Chi non è di Roma forse non conosce la semantica della parola gergale “accollarsi”. È presto detto: significa letteralmente aggrapparsi e, estesamente, incollarsi a qualcuno, dipendere ossessivamente da lui, diventarne l’ombra.
Visto che ci siamo, proviamo anche a dire, sempre a Roma, il significato di una locuzione affine ad accollarsi e cioè: “andarci sotto”o “starci sotto”(da cui deriva il sostantivo “sottone”), che significa in poche parole, innamorarsi, prendersi una cotta, un’infatuazione.
Ecco, senza tema di smentita e forte della mia esperienza clinica e di vita, direi che queste due terminologie associate descrivano meglio di ogni altre la condizione delle relazioni sentimentali del tempo odierno.
Detto in altri termini, il costrutto “fidanzamento”, portatore fino a qualche decennio fa di promessa, futuro, speranza, progetto, si è compiutamente convertito per le generazioni under 40, nel senso opposto e contrario: fidanzarsi o immaginare di farlo si è trasformato in una specie di incubo collettivo per il quale se ci si concede ad una relazione che oltrepassi anche solo di poco il piano dell’attrazione per inoltrarsi in una intimità più articolata e sentimentale, convoca immediatamente le semantiche delle locuzioni appena citate, e cioè l’idea per la quale se ci si innamora o si consente al/la propria/o partner di innamorarsi, ci si incolla all’altra/o, si “rimane sotto” ovverosia ci si ritrova in una penosa e inaccettabile condizione di inferiorità e vulnerabilità emotiva che occorre evitare come la peste.
Inoltrarsi in una relazione appare oggi come evento raro e per lo più indesiderabile secondo l’attuale senso comune. Una fatica ingrata, una situazione noiosa e difficile da gestire, al limite qualcosa di cui aver timore o paura.
Ma come è stato possibile questa conversione di senso del fidanzamento in così poco tempo? Tante le cause di ordine socio-culturale soprattutto, ma rimando a un altro articolo la riflessione sulle cause.

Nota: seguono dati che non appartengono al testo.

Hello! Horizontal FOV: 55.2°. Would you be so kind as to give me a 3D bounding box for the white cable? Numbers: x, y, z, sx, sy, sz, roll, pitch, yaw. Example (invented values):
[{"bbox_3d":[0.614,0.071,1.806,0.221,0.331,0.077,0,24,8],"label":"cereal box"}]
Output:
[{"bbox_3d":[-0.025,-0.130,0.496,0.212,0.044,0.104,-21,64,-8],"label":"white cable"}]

Oggi ciò che mi preme è sottolineare le immediate conseguenze di questa sciagura sociale per la quale fin da giovanissimi e per tutto il periodo giovanile ci si condanna, per una sorta di mantra culturale dominante e demenziale, a un’equidistanza da tutti e da ogni vicinanza affettiva e soprattutto da quella che senza ombra di dubbio è l’esperienza più evolutiva e maturativa che un essere umano possa avere: crescere emotivamente, affettivamente, sentimentalmente e progettualmente accanto a una persona (non famigliare) amata e che ci ama.
Perdere questo treno, per le attuali generazioni, significa rimanere incollati (questa volta per davvero) alle fasi emotive e affettive dell’infanzia e dell’adolescenza, significa non potersi evolvere. Con tutto quello che questa mancata evoluzione porta in ogni altra sfera esistenziale.

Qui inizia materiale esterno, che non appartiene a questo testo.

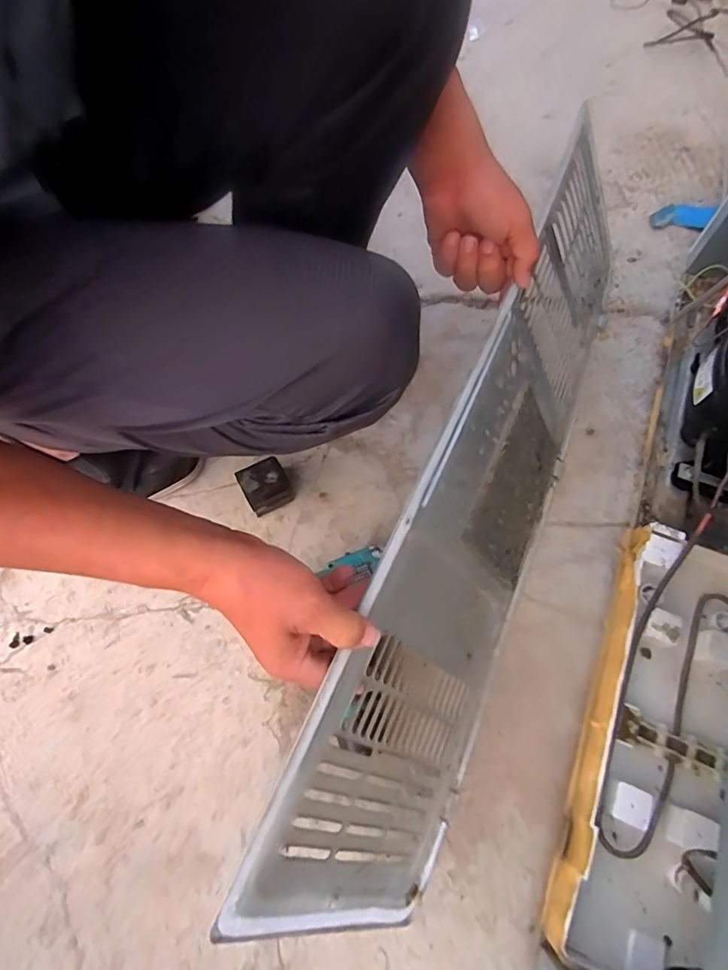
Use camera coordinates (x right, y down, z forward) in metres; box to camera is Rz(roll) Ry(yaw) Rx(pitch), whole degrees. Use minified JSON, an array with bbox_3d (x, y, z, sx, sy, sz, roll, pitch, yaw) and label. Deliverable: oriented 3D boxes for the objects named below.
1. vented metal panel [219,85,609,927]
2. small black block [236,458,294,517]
[{"bbox_3d":[0.138,-0.011,0.507,0.021,0.231,0.850,8,65,44],"label":"vented metal panel"},{"bbox_3d":[-0.117,0.005,0.588,0.053,0.056,0.049,-32,71,-11],"label":"small black block"}]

E sempre più spesso troviamo maschi portatori di una virilità incastonata in codici conformisti e cinici (ma aumentano in parallelo problematiche di impotenza e sterilità) e femmine costrette ad essere (falsamente) compiacenti di questo disimpegno sentimentale, sempre più infelici e sempre più ammutolite nel poter desiderare una vita di coppia.
Fidanzarsi è complicato? È difficile? È faticoso? È fonte di paure e sofferenze? Sì, senza ombra di dubbio, ma è una strada obbligata per chi voglia crescere.